Requirements -
Return, unchanged, the passage of the article on TCP backlog that begins with the words "Engineering" and ends with "and network bandwidth.".

Engineering

TCP Backlog is a simple concept, yet it may concern you

Some time ago I used to work on a legacy project where we had significant peak loads. During this peak loads, some of the clients experienced “Connection refused” errors while our monitoring showed we still had enough CPU time, RAM and network bandwidth.

We came to an idea that we may need more workers in our Gunicorn server (in our case Gunicorn workers is threads handling incoming connections). But I believe any optimisation should be measurement-based and there should be a way to tell if there is a need for more workers, since it is never clear how many to create - 100, 1000? Let’s suppose we’ve created 1000 workers and it’s sufficient right now - how can we be sure it will be enough during peak load? Yes, it could be possible to add 999999 workers in auto-scaling mode but we will risk running out of RAM on peak loads and experience unexpected side-effects due of OOM randomly killing stuff - our OOM preferred postgresql mostly (ask me how I know). Remember, it was a legacy project with not much options to improve architecture right now.

Records provided -
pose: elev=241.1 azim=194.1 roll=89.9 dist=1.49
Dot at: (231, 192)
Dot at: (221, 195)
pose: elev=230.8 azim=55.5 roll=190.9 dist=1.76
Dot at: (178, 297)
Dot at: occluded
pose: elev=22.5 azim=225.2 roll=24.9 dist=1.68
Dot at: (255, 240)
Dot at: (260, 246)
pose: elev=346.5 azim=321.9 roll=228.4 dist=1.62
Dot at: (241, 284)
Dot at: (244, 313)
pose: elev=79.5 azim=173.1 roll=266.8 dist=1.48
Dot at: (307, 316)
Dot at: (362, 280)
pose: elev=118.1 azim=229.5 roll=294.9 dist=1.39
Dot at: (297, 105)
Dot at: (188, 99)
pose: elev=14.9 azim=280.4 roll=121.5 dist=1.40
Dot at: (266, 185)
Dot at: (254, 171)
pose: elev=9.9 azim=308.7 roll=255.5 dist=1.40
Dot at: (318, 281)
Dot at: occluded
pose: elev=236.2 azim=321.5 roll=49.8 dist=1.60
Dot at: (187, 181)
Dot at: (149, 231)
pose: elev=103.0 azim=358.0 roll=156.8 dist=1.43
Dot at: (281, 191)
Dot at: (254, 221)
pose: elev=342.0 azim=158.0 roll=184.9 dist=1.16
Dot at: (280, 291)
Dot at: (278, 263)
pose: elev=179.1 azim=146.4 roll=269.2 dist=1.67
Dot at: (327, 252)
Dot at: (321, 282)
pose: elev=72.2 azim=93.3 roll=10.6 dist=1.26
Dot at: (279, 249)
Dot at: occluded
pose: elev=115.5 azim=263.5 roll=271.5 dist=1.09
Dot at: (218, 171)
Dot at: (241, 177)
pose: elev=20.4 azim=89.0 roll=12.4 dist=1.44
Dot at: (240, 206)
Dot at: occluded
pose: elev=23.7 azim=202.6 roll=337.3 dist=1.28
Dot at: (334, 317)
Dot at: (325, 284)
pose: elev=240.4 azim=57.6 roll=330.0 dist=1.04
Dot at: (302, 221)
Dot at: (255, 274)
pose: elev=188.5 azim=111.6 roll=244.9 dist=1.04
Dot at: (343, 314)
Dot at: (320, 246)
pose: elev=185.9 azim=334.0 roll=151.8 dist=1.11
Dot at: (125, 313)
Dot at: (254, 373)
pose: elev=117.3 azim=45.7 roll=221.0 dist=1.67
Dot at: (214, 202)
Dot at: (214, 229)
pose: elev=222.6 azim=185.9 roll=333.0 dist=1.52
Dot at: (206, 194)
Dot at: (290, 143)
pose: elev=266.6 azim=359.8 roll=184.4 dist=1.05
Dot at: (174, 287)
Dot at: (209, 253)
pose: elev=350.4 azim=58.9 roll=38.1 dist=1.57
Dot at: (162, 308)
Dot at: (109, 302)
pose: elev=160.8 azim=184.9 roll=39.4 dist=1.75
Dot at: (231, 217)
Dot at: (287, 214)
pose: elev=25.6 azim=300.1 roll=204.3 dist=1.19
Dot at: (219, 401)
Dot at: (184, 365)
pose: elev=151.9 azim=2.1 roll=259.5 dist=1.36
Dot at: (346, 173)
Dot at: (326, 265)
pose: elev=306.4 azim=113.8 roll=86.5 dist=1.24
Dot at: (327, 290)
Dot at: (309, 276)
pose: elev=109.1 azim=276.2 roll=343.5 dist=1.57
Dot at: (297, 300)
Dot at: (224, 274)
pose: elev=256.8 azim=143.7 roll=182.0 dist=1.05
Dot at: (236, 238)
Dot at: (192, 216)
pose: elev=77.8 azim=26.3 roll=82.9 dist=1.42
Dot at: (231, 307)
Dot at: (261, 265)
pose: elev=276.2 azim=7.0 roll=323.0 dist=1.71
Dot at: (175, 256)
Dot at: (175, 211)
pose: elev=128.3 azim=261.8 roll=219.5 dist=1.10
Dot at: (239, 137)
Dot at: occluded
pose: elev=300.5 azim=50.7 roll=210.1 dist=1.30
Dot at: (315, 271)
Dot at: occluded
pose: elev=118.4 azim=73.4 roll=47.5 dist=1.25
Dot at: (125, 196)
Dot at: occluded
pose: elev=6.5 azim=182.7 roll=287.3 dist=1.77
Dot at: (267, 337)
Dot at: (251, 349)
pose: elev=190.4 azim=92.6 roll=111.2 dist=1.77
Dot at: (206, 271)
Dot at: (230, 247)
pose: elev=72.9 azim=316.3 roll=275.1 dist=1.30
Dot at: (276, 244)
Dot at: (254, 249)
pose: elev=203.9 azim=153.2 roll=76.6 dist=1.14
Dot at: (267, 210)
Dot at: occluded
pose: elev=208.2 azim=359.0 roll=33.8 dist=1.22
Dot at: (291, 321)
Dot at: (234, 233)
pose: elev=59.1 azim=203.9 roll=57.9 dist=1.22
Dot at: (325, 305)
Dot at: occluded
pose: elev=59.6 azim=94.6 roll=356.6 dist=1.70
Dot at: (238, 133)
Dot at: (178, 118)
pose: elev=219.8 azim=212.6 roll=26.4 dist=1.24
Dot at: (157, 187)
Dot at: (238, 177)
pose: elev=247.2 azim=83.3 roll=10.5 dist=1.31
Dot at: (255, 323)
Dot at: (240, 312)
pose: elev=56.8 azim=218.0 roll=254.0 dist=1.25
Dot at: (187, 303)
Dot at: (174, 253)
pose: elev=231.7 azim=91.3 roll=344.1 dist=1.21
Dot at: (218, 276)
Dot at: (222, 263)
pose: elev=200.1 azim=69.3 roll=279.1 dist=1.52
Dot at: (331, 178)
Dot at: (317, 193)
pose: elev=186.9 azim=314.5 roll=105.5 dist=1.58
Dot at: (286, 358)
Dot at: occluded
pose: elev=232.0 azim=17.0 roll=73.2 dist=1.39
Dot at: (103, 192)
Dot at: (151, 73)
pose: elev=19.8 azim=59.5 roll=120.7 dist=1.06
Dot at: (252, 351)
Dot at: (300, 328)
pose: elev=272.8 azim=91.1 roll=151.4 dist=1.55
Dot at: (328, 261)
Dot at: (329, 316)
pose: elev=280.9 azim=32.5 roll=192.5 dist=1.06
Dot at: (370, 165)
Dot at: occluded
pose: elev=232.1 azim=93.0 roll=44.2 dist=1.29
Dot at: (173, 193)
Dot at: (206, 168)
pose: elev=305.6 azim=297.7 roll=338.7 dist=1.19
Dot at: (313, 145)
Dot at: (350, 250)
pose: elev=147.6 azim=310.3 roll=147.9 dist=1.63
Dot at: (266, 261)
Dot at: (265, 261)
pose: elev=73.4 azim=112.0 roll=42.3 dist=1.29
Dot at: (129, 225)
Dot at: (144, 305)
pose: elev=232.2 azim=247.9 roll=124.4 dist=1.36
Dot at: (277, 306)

Written answer -
Engineering

TCP Backlog is a simple concept, yet it may concern you

Some time ago I used to work on a legacy project where we had significant peak loads. During this peak loads, some of the clients experienced “Connection refused” errors while our monitoring showed we still had enough CPU time, RAM and network bandwidth.